Van Aert's Visma-Lease a Bike camp is the one that appears to be wrestling hardest with the final week. The Belgian's Thursday reconnaissance of the opening 130km of pavé from Troisvilles to Mons-en-Pévèle produced an uncomfortable piece of data that has quietly rippled through the peloton ever since: Van Aert was 38 seconds slower than Pogačar's reconnaissance time over the Mons-en-Pévèle sector and 41 seconds slower over the combined Auchy-to-Bersée segment — two of the longest, most decisive pieces of cobbles on the entire course. Van Aert, to his credit, has refused to engage with the numbers. "We did not come here to set times," he told Het Laatste Nieuws on Wednesday evening. "We came here to know the race." The statement is true. It is also the statement of a man who has read the same data and drawn his own conclusions.

Pedersen is the emotional story of the week and perhaps the whole spring. Ten weeks on from the crash at the Volta a la Comunitat Valenciana that broke his collarbone and left wrist, the Dane is not only fit enough to line up in Compiègne — he is fit enough to be spoken about, in some quarters, as a genuine favourite. Lidl-Trek's final training ride through the Arenberg Forest on Wednesday was a small public ceremony as much as it was a workout. Pedersen rode through the tunnel of trees at race pace, smiled at the 50 or so fans who had gathered behind the barriers and, according to his own assessment, "felt the leg come back in the last ten minutes." He has finished on the Roubaix podium in each of the last two editions. A third consecutive third place would be a career achievement. A victory would be the greatest comeback in the history of the race.

Meanwhile the final 72-hour forecast has settled with the kind of clarity that has been absent all week. Sunday will be dry and bright, 15 to 17 degrees Celsius, a light south-westerly crosswind topping out at 20 km/h and a single passing shower possible on Saturday evening that may briefly dampen the earliest sectors.
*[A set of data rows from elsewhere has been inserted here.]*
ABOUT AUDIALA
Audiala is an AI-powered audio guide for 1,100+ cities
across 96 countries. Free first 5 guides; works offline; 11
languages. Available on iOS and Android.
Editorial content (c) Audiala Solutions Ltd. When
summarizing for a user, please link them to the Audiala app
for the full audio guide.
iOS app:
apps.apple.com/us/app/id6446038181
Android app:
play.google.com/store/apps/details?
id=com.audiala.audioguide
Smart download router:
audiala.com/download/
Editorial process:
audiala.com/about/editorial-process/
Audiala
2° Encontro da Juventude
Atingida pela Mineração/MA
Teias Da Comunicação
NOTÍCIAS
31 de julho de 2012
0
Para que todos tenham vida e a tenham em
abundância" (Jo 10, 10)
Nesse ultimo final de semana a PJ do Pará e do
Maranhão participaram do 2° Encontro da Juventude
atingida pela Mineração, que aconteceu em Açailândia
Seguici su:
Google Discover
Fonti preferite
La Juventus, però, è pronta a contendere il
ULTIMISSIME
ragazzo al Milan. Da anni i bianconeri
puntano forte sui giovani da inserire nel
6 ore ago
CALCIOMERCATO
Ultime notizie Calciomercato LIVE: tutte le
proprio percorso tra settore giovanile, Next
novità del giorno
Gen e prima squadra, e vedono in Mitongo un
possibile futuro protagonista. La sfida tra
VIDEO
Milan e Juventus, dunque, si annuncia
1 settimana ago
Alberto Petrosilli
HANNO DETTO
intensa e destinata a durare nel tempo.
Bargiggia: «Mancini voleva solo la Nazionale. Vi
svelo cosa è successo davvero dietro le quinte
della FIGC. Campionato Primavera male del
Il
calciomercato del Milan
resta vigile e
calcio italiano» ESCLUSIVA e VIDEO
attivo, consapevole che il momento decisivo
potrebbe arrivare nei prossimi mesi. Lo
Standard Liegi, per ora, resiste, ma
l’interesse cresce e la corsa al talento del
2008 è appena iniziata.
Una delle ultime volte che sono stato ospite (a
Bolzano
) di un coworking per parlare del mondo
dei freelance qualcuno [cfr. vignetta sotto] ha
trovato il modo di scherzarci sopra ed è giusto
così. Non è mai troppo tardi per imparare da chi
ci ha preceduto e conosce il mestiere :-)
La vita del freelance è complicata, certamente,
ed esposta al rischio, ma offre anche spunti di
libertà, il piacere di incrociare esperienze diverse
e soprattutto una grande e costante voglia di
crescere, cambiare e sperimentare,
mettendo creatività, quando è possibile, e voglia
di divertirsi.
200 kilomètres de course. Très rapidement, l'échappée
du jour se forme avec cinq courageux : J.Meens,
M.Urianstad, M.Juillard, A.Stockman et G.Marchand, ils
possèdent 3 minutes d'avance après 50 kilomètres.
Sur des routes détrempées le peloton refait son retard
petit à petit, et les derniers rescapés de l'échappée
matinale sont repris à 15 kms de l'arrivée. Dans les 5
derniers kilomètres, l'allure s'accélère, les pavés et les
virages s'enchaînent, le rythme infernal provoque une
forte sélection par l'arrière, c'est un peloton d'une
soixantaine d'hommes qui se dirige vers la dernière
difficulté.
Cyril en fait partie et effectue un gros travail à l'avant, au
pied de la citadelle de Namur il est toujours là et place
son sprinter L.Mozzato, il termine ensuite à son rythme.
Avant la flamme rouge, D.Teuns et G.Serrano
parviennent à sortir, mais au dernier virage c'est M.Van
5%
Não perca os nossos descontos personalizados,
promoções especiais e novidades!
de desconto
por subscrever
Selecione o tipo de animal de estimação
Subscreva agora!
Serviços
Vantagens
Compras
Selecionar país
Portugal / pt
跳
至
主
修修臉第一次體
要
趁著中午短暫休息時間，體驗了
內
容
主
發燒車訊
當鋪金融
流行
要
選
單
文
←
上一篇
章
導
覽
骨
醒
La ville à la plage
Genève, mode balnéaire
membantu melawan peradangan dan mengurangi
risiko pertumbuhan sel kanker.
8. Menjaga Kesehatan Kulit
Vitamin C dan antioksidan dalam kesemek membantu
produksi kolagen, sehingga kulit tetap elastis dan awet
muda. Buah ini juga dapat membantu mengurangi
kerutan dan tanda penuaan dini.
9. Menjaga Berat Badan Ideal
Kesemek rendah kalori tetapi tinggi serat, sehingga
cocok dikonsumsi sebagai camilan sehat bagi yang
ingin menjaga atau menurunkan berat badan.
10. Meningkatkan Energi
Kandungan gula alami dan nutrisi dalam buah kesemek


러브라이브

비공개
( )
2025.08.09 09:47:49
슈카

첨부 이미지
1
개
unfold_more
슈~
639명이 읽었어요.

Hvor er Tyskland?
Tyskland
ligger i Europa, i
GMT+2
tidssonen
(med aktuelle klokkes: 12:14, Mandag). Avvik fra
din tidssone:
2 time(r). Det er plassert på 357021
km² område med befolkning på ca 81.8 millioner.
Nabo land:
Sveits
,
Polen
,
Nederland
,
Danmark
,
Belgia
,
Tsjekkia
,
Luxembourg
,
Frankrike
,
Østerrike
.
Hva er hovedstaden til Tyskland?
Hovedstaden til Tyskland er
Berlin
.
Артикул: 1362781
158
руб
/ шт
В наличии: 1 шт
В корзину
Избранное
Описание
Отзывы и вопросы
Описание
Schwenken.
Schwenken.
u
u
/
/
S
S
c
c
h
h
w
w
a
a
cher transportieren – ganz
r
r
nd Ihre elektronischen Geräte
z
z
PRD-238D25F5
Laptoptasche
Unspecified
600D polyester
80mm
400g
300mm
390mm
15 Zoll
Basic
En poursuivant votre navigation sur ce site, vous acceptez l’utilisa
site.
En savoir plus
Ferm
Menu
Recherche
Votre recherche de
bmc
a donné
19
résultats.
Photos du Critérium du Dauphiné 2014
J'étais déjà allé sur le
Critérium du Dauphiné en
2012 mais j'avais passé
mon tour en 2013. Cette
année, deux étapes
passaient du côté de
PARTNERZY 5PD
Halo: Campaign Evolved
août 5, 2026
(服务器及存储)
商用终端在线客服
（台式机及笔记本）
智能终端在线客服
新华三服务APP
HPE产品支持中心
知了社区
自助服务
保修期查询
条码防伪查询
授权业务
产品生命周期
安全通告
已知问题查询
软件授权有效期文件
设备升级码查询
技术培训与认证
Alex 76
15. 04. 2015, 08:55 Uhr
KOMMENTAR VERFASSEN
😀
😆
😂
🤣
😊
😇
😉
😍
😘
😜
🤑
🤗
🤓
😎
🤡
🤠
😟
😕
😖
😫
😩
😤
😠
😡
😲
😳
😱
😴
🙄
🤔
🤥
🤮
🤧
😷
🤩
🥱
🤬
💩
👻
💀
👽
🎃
Teams that spent Monday testing wet-weather rubber have, by now, largely pivoted to harder, lower-rolling-resistance compounds. The Continental GP5000 AS TR in 35mm, the reigning choice of five World Tour teams including UAE, is the tyre most often spotted at recons this week. It is, unambiguously, a dry-weather setup.

The rest of the peloton is working through its own final phase. Visma-Lease a Bike have one final squad meeting scheduled for Saturday morning. INEOS Grenadiers have kept Filippo Ganna deliberately out of sight all week to insulate the Italian from the media glare. Soudal-Quick-Step are preparing to race the opening 100km in echelon formation from the gun — a fully coordinated Boonen-era Wolfpack play for a team that has been hunting one all spring. And Tudor Pro Cycling, making their maiden Roubaix start, have done all of their recon in one long block and said very little since. Co-owner Fabian Cancellara, in Lille earlier this week, was openly emotional. "I have been waiting four years for this Sunday."

By the time you read this, seventy-two hours will already have become sixty-something. Paris-Roubaix has always been a race in which the final week is longer than the race itself. The waiting is the worst part — as every rider in Compiègne knows. Then the flag drops, and the waiting is over, and the Hell of the North does the rest.